• _Exercise instructions_
What you return should be the lines of the data containing "absorbed", each in full.

• _Input material_
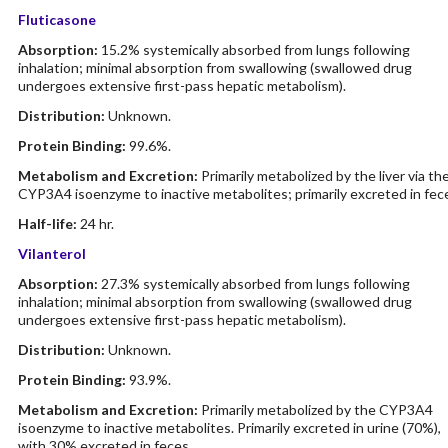
Fluticasone
Absorption:
15.2% systemically absorbed from lungs following
inhalation; minimal absorption from swallowing (swallowed drug
undergoes extensive first-pass hepatic metabolism).
Distribution:
Unknown.
Protein Binding:
99.6%.
Metabolism and Excretion:
Primarily metabolized by the liver via th
CYP3A4 isoenzyme to inactive metabolites; primarily excreted in fec
Half-life:
24 hr.
Vilanterol
Absorption:
27.3% systemically absorbed from lungs following
inhalation; minimal absorption from swallowing (swallowed drug
undergoes extensive first-pass hepatic metabolism).
Distribution:
Unknown.
Protein Binding:
93.9%.
Metabolism and Excretion:
Primarily metabolized by the CYP3A4
isoenzyme to inactive metabolites. Primarily excreted in urine (70%),
with 30% excreted in feces.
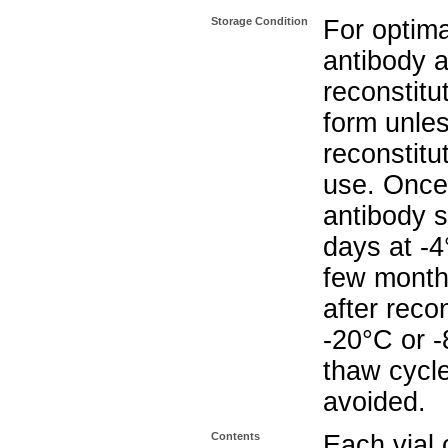
Storage Condition
For optima
antibody a
reconstitut
form unle
reconstitu
use. Once 
antibody s
days at -4
few months
after reco
-20°C or 
thaw cycle
avoided.
Contents
Each vial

• _Output of the exercise_
15.2% systemically absorbed from lungs following
27.3% systemically absorbed from lungs following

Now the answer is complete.